→ **HOW TO COMPLETE THIS TASK**
In the shark fishing thread, rewrite the part between "Hello everyone. Long" and "waters is prohibited.", inclusive, replacing each "pier" with "jetty".

→ **SELECTED TEXT**
....................
# Shark Fishing in SC



## BlueCollarBob (Jan 9, 2011)

Hello everyone. Long time lurker here. I'm hoping someone can point me in the right direction for shark fishing from the beach in South Carolina. I'll be headed to Myrtle Beach in June. This is new territory for me, since most of my surf fishing experience is in NC. I've searched this forum and found some info on the subject, but still have some questions. I did find out this about Horry County on an internet search:



> 5-11 Fishing from shore to pier:
> • Shark fishing (or fishing for any dangerous marine animal) from any pier, any beach, shore, or any coastal water is prohibited.
> • Attracting sharks or other dangerous marine animals in any way within 1- mile of the beach or any coastal waters is prohibited.
> • At the time of recognition, fishermen must release sharks and any dangerous marine animals.
> ...


So, what I'm trying to figure out is how far from Myrtle Beach I'll need to travel to find access where its legal to fish sharks from the sand. I'm not looking for any honey holes and fully expect to do more leg work on my own, but would greatly appreciate a nudge in the right direction. Sorry if this info already exists on the forum. I really did try using the search function.

Thanks and tight lines, Bob


----------



## NC KingFisher (Nov 20, 2011)

I wouldnt worry about any body saying anything. just try to fish at night or atleast wait till then to break out anything bigger than a 6/0 or 9/0. Tell them your fishing for cobia. At worst, youll be asked to leave.


----------



## Phaedrus (Mar 25, 2011)
....................
→ **INFORMATION PROVIDED**
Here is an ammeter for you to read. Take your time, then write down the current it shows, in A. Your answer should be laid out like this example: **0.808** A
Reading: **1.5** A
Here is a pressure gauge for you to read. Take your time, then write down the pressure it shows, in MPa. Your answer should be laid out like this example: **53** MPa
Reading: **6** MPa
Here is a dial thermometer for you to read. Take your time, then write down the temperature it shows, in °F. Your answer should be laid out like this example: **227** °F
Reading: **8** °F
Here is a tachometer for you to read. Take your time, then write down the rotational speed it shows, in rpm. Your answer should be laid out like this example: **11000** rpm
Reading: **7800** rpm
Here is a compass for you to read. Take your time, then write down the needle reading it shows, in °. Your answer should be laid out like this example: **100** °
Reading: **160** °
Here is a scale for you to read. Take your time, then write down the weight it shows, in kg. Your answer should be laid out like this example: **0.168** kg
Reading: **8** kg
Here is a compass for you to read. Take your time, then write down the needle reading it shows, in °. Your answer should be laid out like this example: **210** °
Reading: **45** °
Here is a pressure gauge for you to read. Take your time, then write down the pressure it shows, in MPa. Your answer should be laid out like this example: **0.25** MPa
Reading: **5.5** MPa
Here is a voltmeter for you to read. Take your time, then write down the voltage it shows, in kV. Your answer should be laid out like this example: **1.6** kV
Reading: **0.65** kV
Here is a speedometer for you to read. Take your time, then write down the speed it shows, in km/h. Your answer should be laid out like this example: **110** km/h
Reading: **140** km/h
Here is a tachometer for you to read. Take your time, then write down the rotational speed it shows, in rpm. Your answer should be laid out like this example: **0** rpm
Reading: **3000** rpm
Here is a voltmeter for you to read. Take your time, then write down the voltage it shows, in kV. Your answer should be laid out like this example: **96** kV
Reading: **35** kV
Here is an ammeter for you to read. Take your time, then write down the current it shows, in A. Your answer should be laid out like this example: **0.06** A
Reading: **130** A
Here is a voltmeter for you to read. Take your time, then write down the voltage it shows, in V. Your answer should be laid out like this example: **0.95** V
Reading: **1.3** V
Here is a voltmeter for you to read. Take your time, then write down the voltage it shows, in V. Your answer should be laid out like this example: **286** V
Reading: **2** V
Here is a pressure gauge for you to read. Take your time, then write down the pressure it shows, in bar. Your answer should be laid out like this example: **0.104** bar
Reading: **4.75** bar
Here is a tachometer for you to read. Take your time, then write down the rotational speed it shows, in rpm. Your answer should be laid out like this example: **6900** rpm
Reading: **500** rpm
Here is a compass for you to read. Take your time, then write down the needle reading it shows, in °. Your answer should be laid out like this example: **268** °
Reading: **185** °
....................
→ **RESPONSE AREA**
Hello everyone. Long time lurker here. I'm hoping someone can point me in the right direction for shark fishing from the beach in South Carolina. I'll be headed to Myrtle Beach in June. This is new territory for me, since most of my surf fishing experience is in NC. I've searched this forum and found some info on the subject, but still have some questions. I did find out this about Horry County on an internet search:



> 5-11 Fishing from shore to jetty:
> • Shark fishing (or fishing for any dangerous marine animal) from any jetty, any beach, shore, or any coastal water is prohibited.
> • Attracting sharks or other dangerous marine animals in any way within 1- mile of the beach or any coastal waters is prohibited.